* QUOTED PASSAGE
============

Privacy-Shield: To shield or not to shield
The cross-border transfer of personal information is inevitable when dealing with modern information technologies. It is driven, for example, by the need to outsource data processing operations to a third party or to centralize data processing within one entity of a group of companies. While conducting business involving electronic communications and other online technologies, companies are presented with legal challenges pertaining to the transfer of data underlying the services they provide. Such services include social media services and e-commerce, which are used by EU data subjects on a daily basis. The provision of these services would not be possible without information exchange and data processing required also for advertising purposes. Consequently, an awareness of the rules governing such transfers becomes critical for conducting international business legitimately.
The EU legal regime for transferring personal data abroad requires compliance with the adequacy level of data protection for the personal information. Under Article 25 of the Data Protection Directive and Article 45 (2) of the Data Protection Regulation, in order to ascertain the adequacy of data protection in a particular country, the following elements need to be evaluated: national legislation; international instruments (such as the Council of Europe Convention for the Protection of Individuals with regard to Automatic Processing of Personal Data); and self-regulatory frameworks. Alternatively, other appropriate safeguards (i.e. standard contractual clauses, binding corporate rules) can be used by private entities on an organizational level as means of authorizing cross-border transfers of data.
Due to the absence of uniform laws governing legal issues pertaining to data protection and privacy in the US, the EU did not find the US national legislation adequate for the purposes of Article 25 of the Data Protection Directive. Hence, for the transfers of EU data subjects’ personal information to the US, the EU has adopted a different approach. Initially the solution has been found in the so-called Safe Harbor framework. However, the Schrems decision by the Court of Justice of the EU declared the US-EU Safe Harbor framework invalid. As a result active negotiations were initiated between the EU and the US in order to come up with a new framework that could ensure that transfers of personal data from the EU to the US comply with EU principles of data protection and, therefore, EU data subjects’ information is adequately protected when transferred abroad. In the meantime, the Article 29 WP granted the companies involved in such transfers a grace period, during which the enforcement of EU law on data transfers was suspended. During this period, national data protection authorities of EU Member States strongly encouraged companies to use alternative safeguards (standard contractual clauses, binding corporate rules, or consent) to ensure lawful data transfers. Some of these authorities however expressed their unwillingness to consider the use of such alternatives as satisfactory and even refused to grant further authorizations for transfers. Some others (e.g. France) initiated actions against social media platform operators which continued to transfer data under the invalid Safe Harbor scheme.

============

* GIVEN DATA
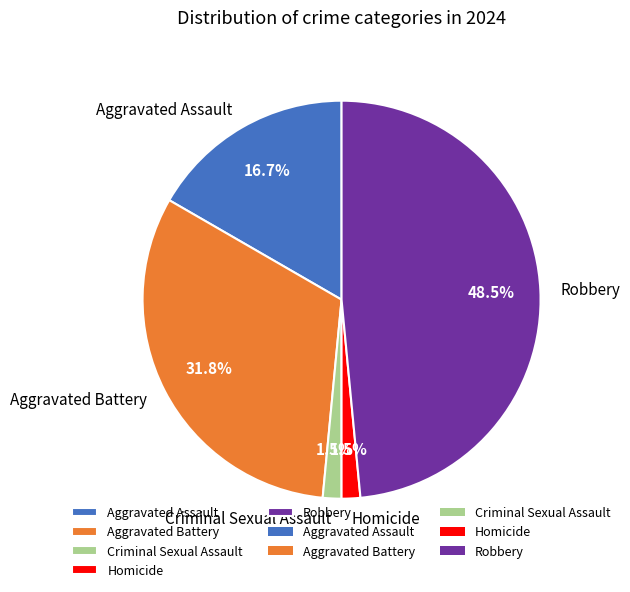

Do Aggravated Battery and Robbery together represent more than half of the pie?

Yes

============

* TASK OBJECTIVE
From the Privacy Shield text, give the passage between "The EU legal" and "transfers of data.", inclusive, with "adequacy" replaced by "sufficiency" throughout.

* EXERCISE OUTPUT
The EU legal regime for transferring personal data abroad requires compliance with the sufficiency level of data protection for the personal information. Under Article 25 of the Data Protection Directive and Article 45 (2) of the Data Protection Regulation, in order to ascertain the sufficiency of data protection in a particular country, the following elements need to be evaluated: national legislation; international instruments (such as the Council of Europe Convention for the Protection of Individuals with regard to Automatic Processing of Personal Data); and self-regulatory frameworks. Alternatively, other appropriate safeguards (i.e. standard contractual clauses, binding corporate rules) can be used by private entities on an organizational level as means of authorizing cross-border transfers of data.